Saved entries

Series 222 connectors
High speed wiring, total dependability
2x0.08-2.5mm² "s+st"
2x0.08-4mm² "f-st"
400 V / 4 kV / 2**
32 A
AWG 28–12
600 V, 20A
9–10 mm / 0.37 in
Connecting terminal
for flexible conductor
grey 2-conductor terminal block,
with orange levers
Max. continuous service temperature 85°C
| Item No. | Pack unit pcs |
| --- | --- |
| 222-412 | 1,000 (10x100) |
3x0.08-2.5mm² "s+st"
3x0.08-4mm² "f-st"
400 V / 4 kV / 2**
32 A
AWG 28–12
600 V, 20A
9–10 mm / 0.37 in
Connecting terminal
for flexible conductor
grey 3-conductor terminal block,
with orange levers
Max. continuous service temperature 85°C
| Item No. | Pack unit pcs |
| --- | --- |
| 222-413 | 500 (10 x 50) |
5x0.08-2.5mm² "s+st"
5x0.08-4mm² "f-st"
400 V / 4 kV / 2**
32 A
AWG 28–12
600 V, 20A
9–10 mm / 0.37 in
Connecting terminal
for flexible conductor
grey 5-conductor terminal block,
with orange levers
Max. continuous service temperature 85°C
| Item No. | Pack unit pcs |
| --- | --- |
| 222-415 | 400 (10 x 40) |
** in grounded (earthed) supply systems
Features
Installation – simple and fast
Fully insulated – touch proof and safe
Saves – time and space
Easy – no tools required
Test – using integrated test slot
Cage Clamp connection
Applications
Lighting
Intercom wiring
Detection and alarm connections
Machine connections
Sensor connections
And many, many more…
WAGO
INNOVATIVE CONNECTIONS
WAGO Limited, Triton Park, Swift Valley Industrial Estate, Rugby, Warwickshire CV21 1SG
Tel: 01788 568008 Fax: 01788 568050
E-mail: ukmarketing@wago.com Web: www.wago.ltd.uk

**Task statement:** Having read the entries above, set each one down again exactly.

**Task result:**
Series 222 connectors
High speed wiring, total dependability
2x0.08-2.5mm² "s+st"
2x0.08-4mm² "f-st"
400 V / 4 kV / 2**
32 A
AWG 28–12
600 V, 20A
9–10 mm / 0.37 in
Connecting terminal
for flexible conductor
grey 2-conductor terminal block,
with orange levers
Max. continuous service temperature 85°C
| Item No. | Pack unit pcs |
| --- | --- |
| 222-412 | 1,000 (10x100) |
3x0.08-2.5mm² "s+st"
3x0.08-4mm² "f-st"
400 V / 4 kV / 2**
32 A
AWG 28–12
600 V, 20A
9–10 mm / 0.37 in
Connecting terminal
for flexible conductor
grey 3-conductor terminal block,
with orange levers
Max. continuous service temperature 85°C
| Item No. | Pack unit pcs |
| --- | --- |
| 222-413 | 500 (10 x 50) |
5x0.08-2.5mm² "s+st"
5x0.08-4mm² "f-st"
400 V / 4 kV / 2**
32 A
AWG 28–12
600 V, 20A
9–10 mm / 0.37 in
Connecting terminal
for flexible conductor
grey 5-conductor terminal block,
with orange levers
Max. continuous service temperature 85°C
| Item No. | Pack unit pcs |
| --- | --- |
| 222-415 | 400 (10 x 40) |
** in grounded (earthed) supply systems
Features
Installation – simple and fast
Fully insulated – touch proof and safe
Saves – time and space
Easy – no tools required
Test – using integrated test slot
Cage Clamp connection
Applications
Lighting
Intercom wiring
Detection and alarm connections
Machine connections
Sensor connections
And many, many more…
WAGO
INNOVATIVE CONNECTIONS
WAGO Limited, Triton Park, Swift Valley Industrial Estate, Rugby, Warwickshire CV21 1SG
Tel: 01788 568008 Fax: 01788 568050
E-mail: ukmarketing@wago.com Web: www.wago.ltd.uk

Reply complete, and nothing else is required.